Consignes de l'exercice
**A.** D'après le texte sur l'extraction hypothécaire, quelle part de cette extraction est destinée à l'amélioration de l'habitat ?
**B.** Rédigez la suite du texte sur l'extraction hypothécaire en reprenant juste après sa dernière phrase.

Texte fourni

========================================

61Les principales raisons à l’extraction hypothécaire sont l’amélioration de l’habitat (45 % sont destinés à ce poste) et la consolidation de la dette (31 %). Parce que la richesse immobilière est beaucoup mieux répartie que la richesse financière concentrée dans les mains des populations les plus riches (1 % des ménages détiendrait 50 % de la totalité des actions détenues par les ménages), l’impact sur la consommation d’une hausse du prix des actifs immobiliers (effet richesse) est plus élevé que celui d’une augmentation des actifs financiers.

3. La mesure de l’extraction hypothécaire

Suite à l’interruption en 1997 du Survey of Mortgage Lending Activity (SMLA) par le Department of Housing and Urban Development (HUD), Greenspan & Kennedy ont développé une nouvelle base de données qui permet de désagréger les variations nettes de l’encours de la dette hypothécaire en flux bruts. L’objectif est de reconstituer l’origine des émissions de prêts et des remboursements à partir d’une décomposition judicieuse qui permet de retrouver une cohérence globale et de mesurer l’extraction hypothécaire.

========================================

Données enregistrées
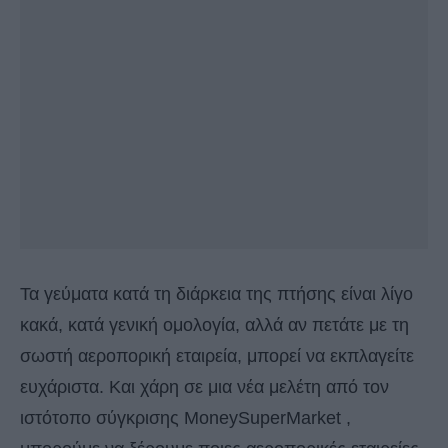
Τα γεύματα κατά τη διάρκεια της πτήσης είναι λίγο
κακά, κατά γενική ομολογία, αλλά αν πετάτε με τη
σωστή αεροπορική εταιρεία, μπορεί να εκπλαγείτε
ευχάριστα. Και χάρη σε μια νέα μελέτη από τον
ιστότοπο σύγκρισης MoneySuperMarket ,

========================================

Réponses par numéro
**A.** 45 %.

**B.**
Les données d’encours de dette hypothécaire proviennent des Flows of Funds (FOF) de la Réserve fédérale. Les données sur les flux hypothécaires sont celles rapportées par le Home Mortgage Disclosure Act (1975) et couvrent plus de 90 % du volume de l’activité hypothécaire des banques et caisses d’épargne (thrift institutions). Des rapports d’institutions financières ainsi que des données venant d’institutions parapubliques (Government sponsored enterprises), de Ginnie Mae et autres investisseurs sur le marché secondaire viennent compléter ces données.
Ainsi, on a :
Nouveaux crédits hypothécaires destinés à l’immobilier :
(Achat maison neuve (A)
+ Achat maison existante (B)
+ Refinancement (C)
= total des nouvelles émissions (TO))
– Remboursements de crédits destinés à l’immobilier :
(Amortissement (scheduled amortization) (D)
+ Annulation d’un prêt refinancé (E)
+ Annulation de dette par les vendeurs (F)
+ Remboursement anticipé (G)
= Total des remboursements (TR))
= Variation de l’encours de dette hypothécaire destinée à l’immobilier (K)
+ Variation de l’encours des prêts sur capital immobilier (Home Equity Loan) (X)
= Variation de l’encours de dette hypothécaire hors prêts à la construction (Q)
+ Variation de l’encours de crédits à la construction (J)
= Variation de l’encours de dette hypothécaire totale, telle que données par les Flows of Funds.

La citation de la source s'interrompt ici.